Der Südteil Heimaeys

Heute Morgen nahm mich meine Gastgeberin mit auf eine kleine private Sightseeingtour in den Südteil Heimaeys. Glücklicherweise konnte ich anschließend ein belgisches Ehepaar dazu überreden mich morgen ein Stück in Richtung Reykjavik mitzunehmen. Auf diese Weise konnte ich noch einen Tag länger auf Heimaey bleiben und anschließend den Südteil zu Fuß erkunden.  Selten habe ich eine so fantastische Landschaft und Küstenlinie gesehen.  Sogar die Puffins habe ich gesehen, allerdings aus ziemlich großer Entfernung. Anders als am Kap Latrabjarg waren die Vögel hier weitaus scheuer und ließen einen nicht so nah ran.
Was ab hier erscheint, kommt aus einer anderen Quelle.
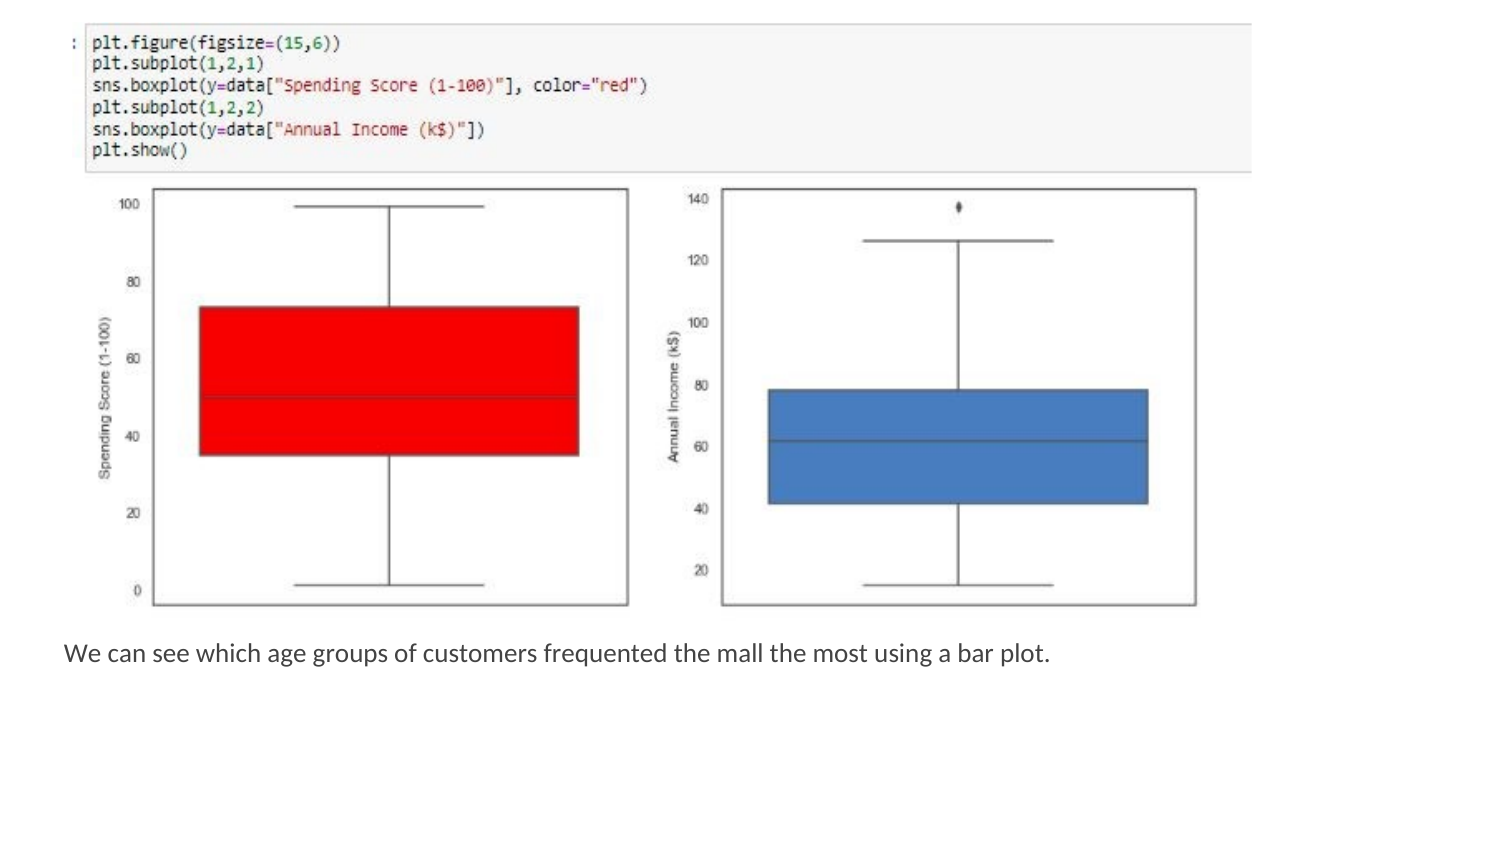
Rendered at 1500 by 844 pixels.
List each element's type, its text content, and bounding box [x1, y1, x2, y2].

Morgen ist nun endgültig mein letzter Tag angebrochen. Von Heimaey geht’s mit der Fähre wieder auf’s „Festland“. Dann über die Route 1 gen Westen nach Reykjavik. Dort die letzte Nacht im Hlemmur Square Hostel und am Dienstag bringt mich dann Flieger wieder nach Düsseldorf. Ankunft 20.00h.

Fazit dieser Reise: Island kann ich jedem wärmstens empfehlen. Ich kann mir im Moment kein anderes Land vorstellen, welches eine derartig unterschiedliche Landschaft aufweist. Von fast lieblichen Auen auf Snaefellness, über schroffe und vor allem hohe Gebirgszüge mit atemraubenden Aussichten bis hin zu einer grandiosen Küstenlienie und last but least warmen Flüssen, in denen man herrlich baden kann. Herz, was willst du mehr.

Tipp: Es ist keine Mähr, die in den Reiseführern erzählt wird: Warme, wollenende, wasser- und winddichte Kleidung nebst sehr festem Schuhwerk sind ein absolutes Muss. Die Tagestemperaturen lagen so um 13 bis 15°C, nachts jedoch oft nur bei 5-8, stellenweise auch nur bei 2°C.

Island ist teuer. Entweder man bringt einen gut gefüllten Geldbeutel mit oder ist mit Jugenherbergen mit unterschiedlich großen Schlafräumen zufrieden. Kostenpunkt pro Nacht zwischen zwischen 4000 und 5000 ISK = 28 bis 35 €. Wem zelten nichts ausmacht (siehe Tempraturangaben oben), der mit ca. 1200 bis 1500 ISK = 8 bis 10€ dabei. Normale Hotelübernachtungen liegen im Bereich 100 bis 140 € fürs DZ, ohne Frühstück!
Restaurants sind nichts für den kleinen Geldbeutel. Selbstversorgung ist zwar auch nicht billiger aber eben billiger als sich bedienen zu lassen. So ist es eigentlich fast überall auf der Welt, Ausnahme wahrscheinlich Asien?! Und dumpstern dürfte sicher nicht jedermannns Art der Lebensmittelbeschaffung sein.
Mit anderen Worten: Übernachtungen und Transport waren die teuersten Ausgaben, gefolgt von Lebensmitteln.

Ein Budget von 50$ pro Tag läßt sich nur schwer einhalten. Bei grobem Überschlag kann ich aber sagen, dass meins bei 54$ liegt. Die Tasache, dass ich anschließend in die östlichen Staaten Europas reise, wird diese Mehrausgaben sich wieder ausgleichen.